What is expected - Only one stretch of the records below should be repeated. It starts with the line containing "1: (322, 53, 2.16)" and goes on through the line containing "18: (576, 278, 2.09)", exactly as written.

Records for this exercise -
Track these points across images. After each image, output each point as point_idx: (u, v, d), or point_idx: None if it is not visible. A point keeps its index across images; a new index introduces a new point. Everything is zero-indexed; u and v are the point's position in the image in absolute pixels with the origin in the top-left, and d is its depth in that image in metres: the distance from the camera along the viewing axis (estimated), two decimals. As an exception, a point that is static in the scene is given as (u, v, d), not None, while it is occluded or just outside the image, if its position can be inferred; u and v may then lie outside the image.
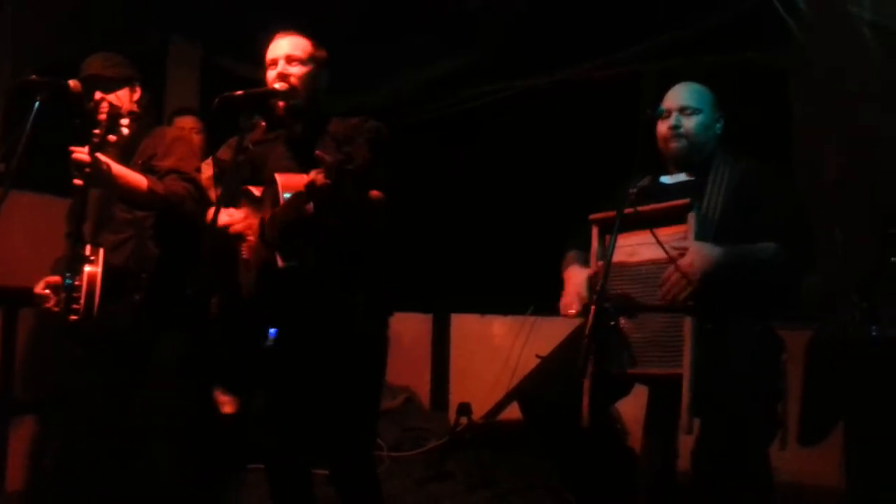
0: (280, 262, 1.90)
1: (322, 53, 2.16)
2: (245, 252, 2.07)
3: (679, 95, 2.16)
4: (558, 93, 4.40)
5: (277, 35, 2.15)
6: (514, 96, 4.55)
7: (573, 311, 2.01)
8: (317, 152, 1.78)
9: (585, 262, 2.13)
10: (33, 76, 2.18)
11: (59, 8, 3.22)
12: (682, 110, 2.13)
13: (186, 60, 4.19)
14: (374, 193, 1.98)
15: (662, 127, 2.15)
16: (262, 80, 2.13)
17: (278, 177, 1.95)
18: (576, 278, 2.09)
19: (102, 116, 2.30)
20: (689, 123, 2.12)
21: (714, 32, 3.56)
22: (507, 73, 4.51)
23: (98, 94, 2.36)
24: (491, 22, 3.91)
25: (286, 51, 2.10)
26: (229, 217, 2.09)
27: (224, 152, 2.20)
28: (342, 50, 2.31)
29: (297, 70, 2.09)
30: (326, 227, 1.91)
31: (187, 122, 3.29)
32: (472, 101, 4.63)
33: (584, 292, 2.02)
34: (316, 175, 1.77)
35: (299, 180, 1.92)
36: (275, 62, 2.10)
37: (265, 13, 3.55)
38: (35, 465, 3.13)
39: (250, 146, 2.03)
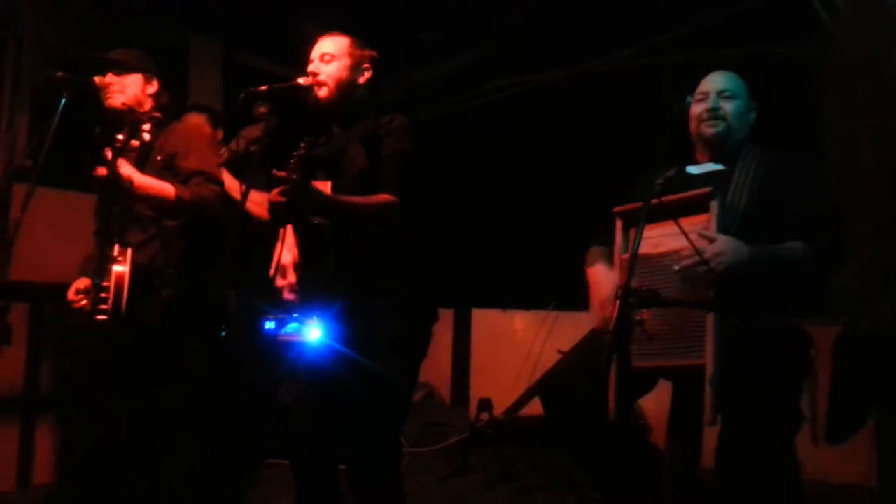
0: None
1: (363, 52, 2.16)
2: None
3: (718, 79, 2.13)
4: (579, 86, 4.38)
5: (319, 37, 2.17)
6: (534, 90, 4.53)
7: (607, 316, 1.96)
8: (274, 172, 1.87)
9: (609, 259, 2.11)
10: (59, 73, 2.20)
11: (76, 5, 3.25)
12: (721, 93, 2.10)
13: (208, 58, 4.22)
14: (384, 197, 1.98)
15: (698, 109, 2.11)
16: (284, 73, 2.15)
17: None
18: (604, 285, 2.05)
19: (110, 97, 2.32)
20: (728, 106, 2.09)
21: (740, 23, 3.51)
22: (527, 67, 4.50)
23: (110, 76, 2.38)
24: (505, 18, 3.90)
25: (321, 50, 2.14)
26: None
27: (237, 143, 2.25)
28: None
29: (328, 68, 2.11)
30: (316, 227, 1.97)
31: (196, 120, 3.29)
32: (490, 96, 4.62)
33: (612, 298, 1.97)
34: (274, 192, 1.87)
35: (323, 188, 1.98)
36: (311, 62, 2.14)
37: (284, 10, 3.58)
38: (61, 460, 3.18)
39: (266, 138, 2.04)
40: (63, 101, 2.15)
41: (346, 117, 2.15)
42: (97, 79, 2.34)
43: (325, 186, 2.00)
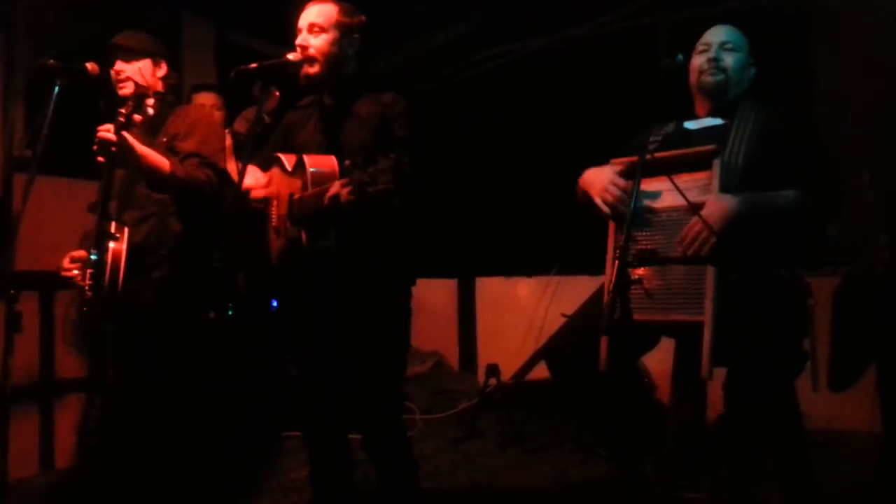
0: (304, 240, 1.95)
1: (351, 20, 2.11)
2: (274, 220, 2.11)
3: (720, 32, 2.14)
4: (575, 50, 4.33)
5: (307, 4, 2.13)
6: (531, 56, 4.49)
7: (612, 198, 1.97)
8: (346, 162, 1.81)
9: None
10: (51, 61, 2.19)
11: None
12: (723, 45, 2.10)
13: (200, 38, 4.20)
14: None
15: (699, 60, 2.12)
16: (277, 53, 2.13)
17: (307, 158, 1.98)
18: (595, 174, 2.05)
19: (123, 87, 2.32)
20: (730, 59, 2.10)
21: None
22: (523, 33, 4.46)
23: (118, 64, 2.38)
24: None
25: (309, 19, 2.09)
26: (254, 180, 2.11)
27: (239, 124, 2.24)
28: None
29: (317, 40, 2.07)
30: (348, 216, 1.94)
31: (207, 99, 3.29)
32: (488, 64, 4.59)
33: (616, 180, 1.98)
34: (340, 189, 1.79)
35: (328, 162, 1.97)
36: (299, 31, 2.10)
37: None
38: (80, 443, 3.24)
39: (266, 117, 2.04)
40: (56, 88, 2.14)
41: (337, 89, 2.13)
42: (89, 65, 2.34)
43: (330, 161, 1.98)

==

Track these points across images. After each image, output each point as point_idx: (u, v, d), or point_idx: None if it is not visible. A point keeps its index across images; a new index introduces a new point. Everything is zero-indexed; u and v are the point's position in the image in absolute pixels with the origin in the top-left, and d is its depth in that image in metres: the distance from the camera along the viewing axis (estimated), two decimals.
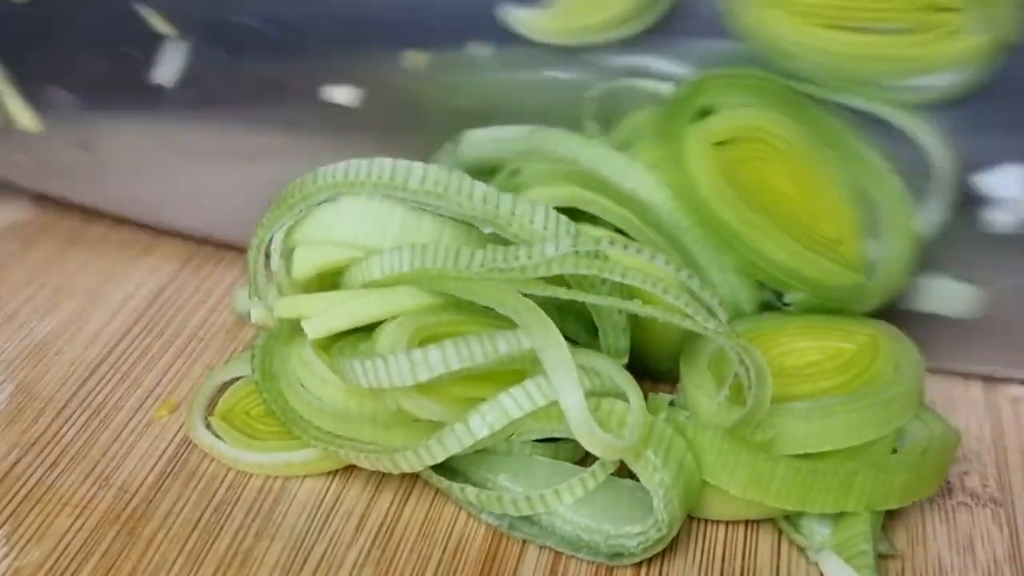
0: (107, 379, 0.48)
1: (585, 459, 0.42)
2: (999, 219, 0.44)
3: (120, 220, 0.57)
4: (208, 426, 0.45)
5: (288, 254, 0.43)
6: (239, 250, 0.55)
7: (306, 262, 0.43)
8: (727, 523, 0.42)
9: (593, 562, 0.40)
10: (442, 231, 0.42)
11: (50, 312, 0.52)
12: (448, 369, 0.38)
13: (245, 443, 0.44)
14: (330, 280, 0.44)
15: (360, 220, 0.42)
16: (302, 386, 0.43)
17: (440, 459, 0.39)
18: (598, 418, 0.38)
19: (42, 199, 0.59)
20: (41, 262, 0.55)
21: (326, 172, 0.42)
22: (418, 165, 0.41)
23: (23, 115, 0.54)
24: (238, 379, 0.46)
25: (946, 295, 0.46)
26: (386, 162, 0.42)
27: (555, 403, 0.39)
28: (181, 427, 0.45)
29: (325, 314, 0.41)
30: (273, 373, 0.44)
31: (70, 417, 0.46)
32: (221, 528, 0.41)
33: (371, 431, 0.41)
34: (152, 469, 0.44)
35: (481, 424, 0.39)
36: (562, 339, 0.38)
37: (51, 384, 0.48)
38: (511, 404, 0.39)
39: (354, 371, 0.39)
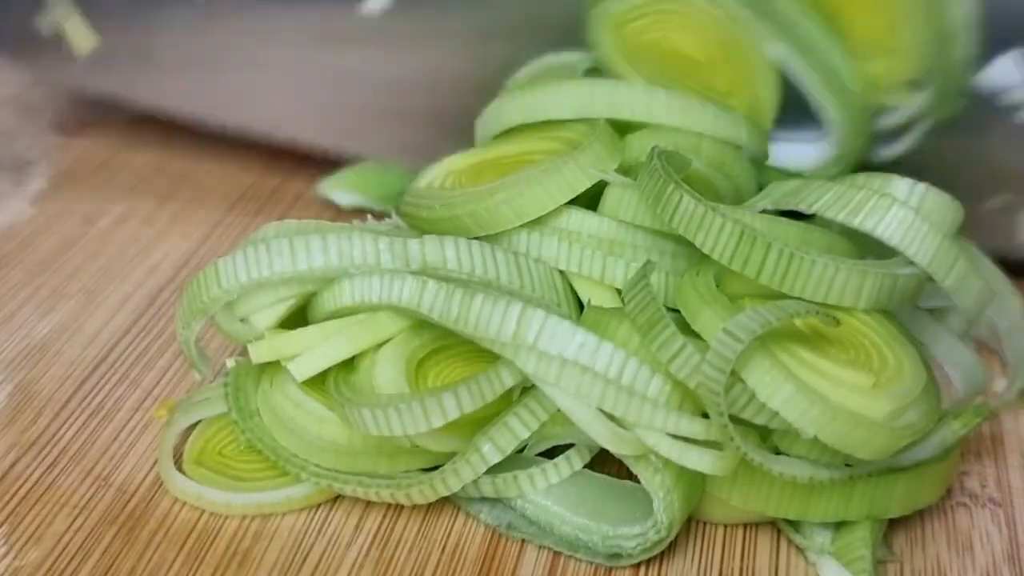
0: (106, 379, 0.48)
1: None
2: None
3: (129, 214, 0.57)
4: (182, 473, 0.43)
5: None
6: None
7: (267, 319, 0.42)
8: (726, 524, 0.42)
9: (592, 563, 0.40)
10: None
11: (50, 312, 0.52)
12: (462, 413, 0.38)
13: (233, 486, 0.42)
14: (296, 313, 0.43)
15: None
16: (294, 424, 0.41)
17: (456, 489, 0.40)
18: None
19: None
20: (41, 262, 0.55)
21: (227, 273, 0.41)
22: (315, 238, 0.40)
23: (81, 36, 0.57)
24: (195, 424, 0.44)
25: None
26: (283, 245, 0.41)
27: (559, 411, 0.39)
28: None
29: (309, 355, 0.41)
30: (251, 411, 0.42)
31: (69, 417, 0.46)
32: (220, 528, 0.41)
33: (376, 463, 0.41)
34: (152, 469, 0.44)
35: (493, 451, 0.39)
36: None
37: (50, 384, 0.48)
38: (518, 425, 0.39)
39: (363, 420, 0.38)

Written response -
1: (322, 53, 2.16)
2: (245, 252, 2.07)
3: (679, 95, 2.16)
4: (558, 93, 4.40)
5: (277, 35, 2.15)
6: (514, 96, 4.55)
7: (573, 311, 2.01)
8: (317, 152, 1.78)
9: (585, 262, 2.13)
10: (33, 76, 2.18)
11: (59, 8, 3.22)
12: (682, 110, 2.13)
13: (186, 60, 4.19)
14: (374, 193, 1.98)
15: (662, 127, 2.15)
16: (262, 80, 2.13)
17: (278, 177, 1.95)
18: (576, 278, 2.09)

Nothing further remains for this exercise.